Some risks associated with an ECV:

  • Complications during an ECV can necessitate an emergency c-section
  • A small risk of placental abruption, and risks associated with that
  • Cord compression, twisting, etc
  • Fetal distress
  • Premature rupture of membranes (water breaking before labour begins)

When pregnancy and birth deviate from what we expected, it can certainly hit us for six. Fortunately, there are several options available to help baby safely arrive earth-side. Making a decision can be difficult, but weighing your birth preferences, benefits and risks can help you decide if an ECV might be for you.

Last Updated: August 4, 2015


Maria Silver Pyanov is the mom of four energetic boys, a doula, and a childbirth educator.

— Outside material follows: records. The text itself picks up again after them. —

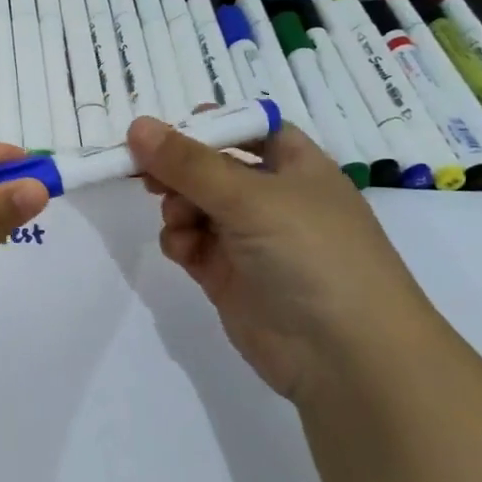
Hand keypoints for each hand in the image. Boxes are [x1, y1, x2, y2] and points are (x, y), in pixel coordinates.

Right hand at [128, 115, 443, 401]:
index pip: (247, 128)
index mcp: (295, 165)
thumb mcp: (251, 197)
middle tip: (147, 173)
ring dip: (177, 206)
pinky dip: (180, 240)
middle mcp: (271, 197)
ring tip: (179, 220)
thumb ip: (188, 163)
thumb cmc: (311, 254)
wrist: (344, 355)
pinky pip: (189, 242)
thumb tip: (137, 125)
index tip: (165, 131)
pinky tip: (185, 251)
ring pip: (193, 204)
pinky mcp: (226, 274)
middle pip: (210, 166)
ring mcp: (248, 238)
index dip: (208, 125)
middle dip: (178, 168)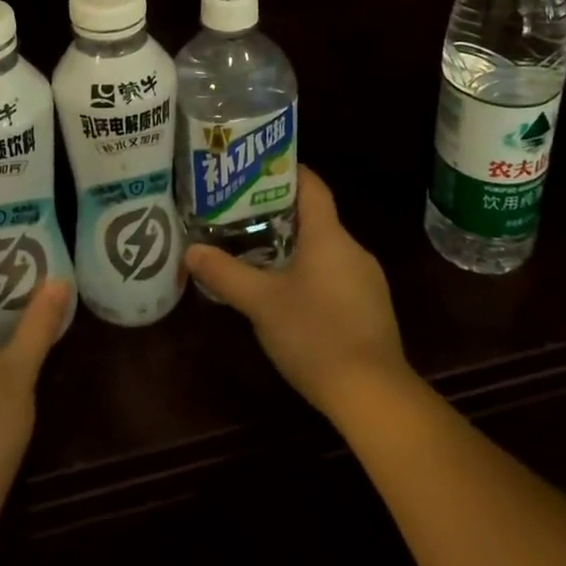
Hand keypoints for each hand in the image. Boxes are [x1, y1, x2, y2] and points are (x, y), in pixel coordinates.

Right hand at [184, 165, 412, 423]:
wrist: (374, 396)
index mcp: (328, 235)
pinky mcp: (371, 309)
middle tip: (241, 215)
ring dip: (294, 247)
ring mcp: (367, 280)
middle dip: (279, 213)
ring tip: (256, 253)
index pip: (311, 185)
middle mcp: (352, 248)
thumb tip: (190, 250)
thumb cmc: (315, 334)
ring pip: (325, 249)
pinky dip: (311, 274)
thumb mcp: (261, 303)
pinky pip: (336, 275)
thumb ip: (225, 273)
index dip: (285, 171)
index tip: (255, 169)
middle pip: (315, 217)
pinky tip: (288, 296)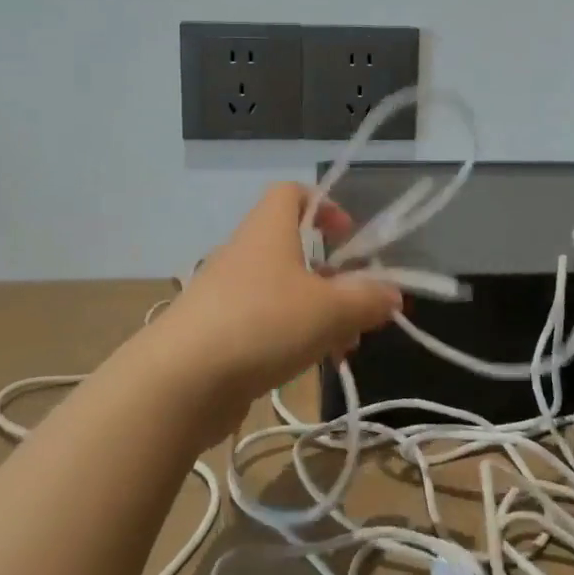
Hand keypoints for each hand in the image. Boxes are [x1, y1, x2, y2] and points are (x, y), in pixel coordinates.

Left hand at [155, 184, 402, 405]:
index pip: (291, 192)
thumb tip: (393, 294)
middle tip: (359, 307)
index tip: (349, 235)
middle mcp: (244, 253)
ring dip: (318, 314)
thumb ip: (368, 300)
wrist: (179, 382)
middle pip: (294, 250)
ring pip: (283, 292)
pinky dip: (290, 337)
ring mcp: (225, 294)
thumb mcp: (331, 310)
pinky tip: (310, 366)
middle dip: (333, 278)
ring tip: (343, 349)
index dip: (324, 205)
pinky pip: (263, 322)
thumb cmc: (263, 324)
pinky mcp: (214, 332)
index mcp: (268, 230)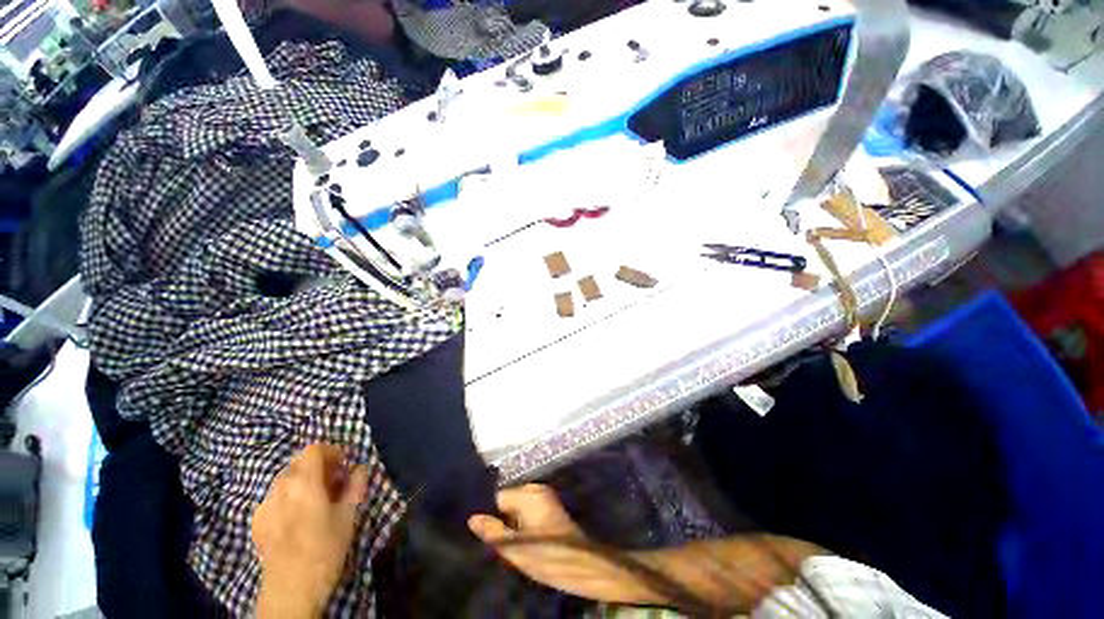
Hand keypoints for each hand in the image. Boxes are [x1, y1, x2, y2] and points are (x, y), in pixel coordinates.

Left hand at [252, 444, 369, 617]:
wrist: (291, 590)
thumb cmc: (325, 549)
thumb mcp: (348, 516)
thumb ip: (356, 486)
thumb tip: (361, 468)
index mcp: (304, 482)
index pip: (314, 450)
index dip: (332, 452)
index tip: (344, 466)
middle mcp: (280, 488)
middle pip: (299, 463)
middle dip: (319, 467)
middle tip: (335, 484)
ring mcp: (264, 505)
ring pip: (286, 480)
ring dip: (304, 482)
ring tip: (317, 502)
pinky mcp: (257, 522)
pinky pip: (275, 498)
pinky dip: (289, 498)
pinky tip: (298, 518)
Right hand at [467, 484, 659, 605]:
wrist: (581, 563)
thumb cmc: (547, 555)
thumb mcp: (516, 548)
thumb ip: (493, 531)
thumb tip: (472, 518)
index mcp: (528, 493)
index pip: (498, 497)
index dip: (491, 516)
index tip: (488, 534)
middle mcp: (536, 488)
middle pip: (508, 500)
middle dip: (502, 519)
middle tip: (504, 542)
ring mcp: (545, 495)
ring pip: (517, 506)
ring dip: (513, 522)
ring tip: (514, 543)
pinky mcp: (550, 505)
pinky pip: (528, 509)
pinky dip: (523, 521)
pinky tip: (525, 539)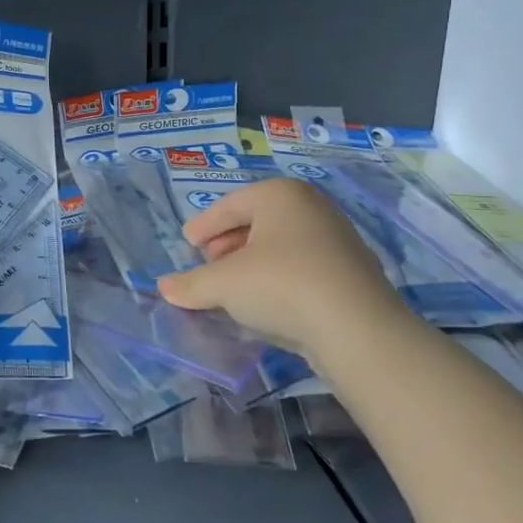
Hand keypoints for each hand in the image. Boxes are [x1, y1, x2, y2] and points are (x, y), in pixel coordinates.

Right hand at [157, 176, 405, 365]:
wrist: (357, 329)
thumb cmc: (282, 286)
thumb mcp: (225, 284)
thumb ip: (192, 284)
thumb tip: (165, 287)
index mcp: (280, 194)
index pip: (230, 205)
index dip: (204, 225)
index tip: (187, 242)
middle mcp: (311, 206)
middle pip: (257, 221)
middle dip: (228, 243)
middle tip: (208, 262)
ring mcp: (336, 238)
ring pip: (281, 245)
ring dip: (252, 262)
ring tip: (232, 286)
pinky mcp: (351, 271)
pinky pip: (302, 266)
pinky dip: (278, 278)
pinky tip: (266, 302)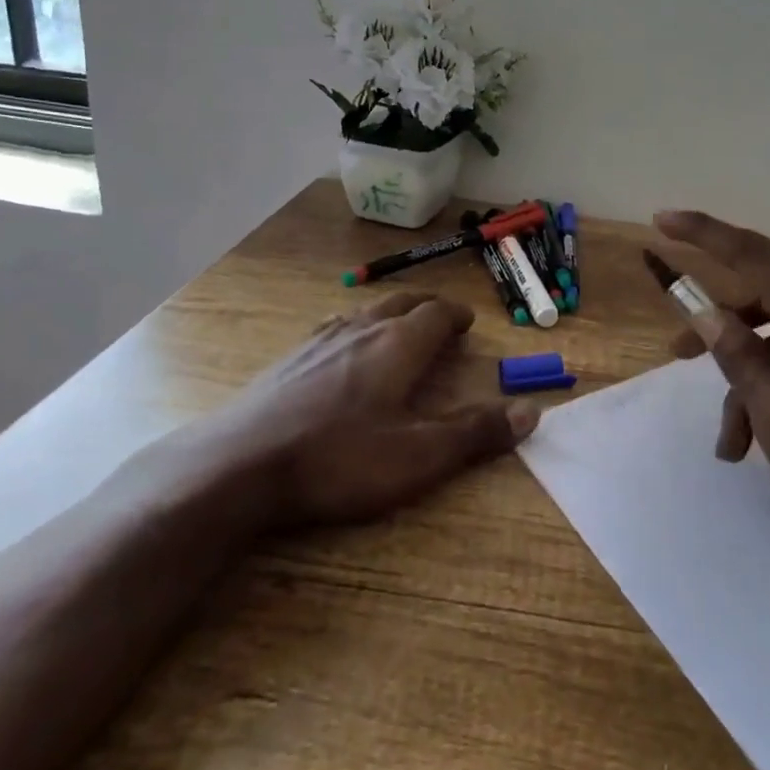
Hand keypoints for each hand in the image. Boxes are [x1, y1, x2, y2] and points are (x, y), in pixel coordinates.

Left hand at [221, 291, 536, 528]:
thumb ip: (475, 433)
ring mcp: (318, 340)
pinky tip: (339, 350)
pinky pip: (331, 328)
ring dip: (388, 313)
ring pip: (364, 312)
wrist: (238, 466)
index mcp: (398, 345)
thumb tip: (531, 410)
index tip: (467, 323)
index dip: (456, 316)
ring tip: (395, 326)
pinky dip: (352, 328)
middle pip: (401, 303)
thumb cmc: (338, 459)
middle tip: (439, 318)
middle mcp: (361, 330)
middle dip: (425, 307)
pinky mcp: (287, 360)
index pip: (436, 313)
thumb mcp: (418, 456)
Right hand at [654, 210, 769, 581]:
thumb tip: (706, 316)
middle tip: (674, 356)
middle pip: (767, 301)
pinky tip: (768, 449)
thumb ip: (742, 361)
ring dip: (751, 386)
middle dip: (721, 333)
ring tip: (733, 448)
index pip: (755, 257)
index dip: (704, 235)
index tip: (662, 219)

She is an advocate for birth options, and adequate prenatal care and support. She believes in the importance of rebuilding the village so no parent feels unsupported.

One comment

  1. Another thing to consider. Please get checked for a bicornuate uterus first & If you have one, I wouldn’t recommend having an ECV done.

    I went for the ECV & found it so painful. It had no effect on me & it was only during an emergency cesarean (after going through natural labour) that they discovered I had a bicornuate uterus which prevented bub turning. Apparently that was why it was so painful for me.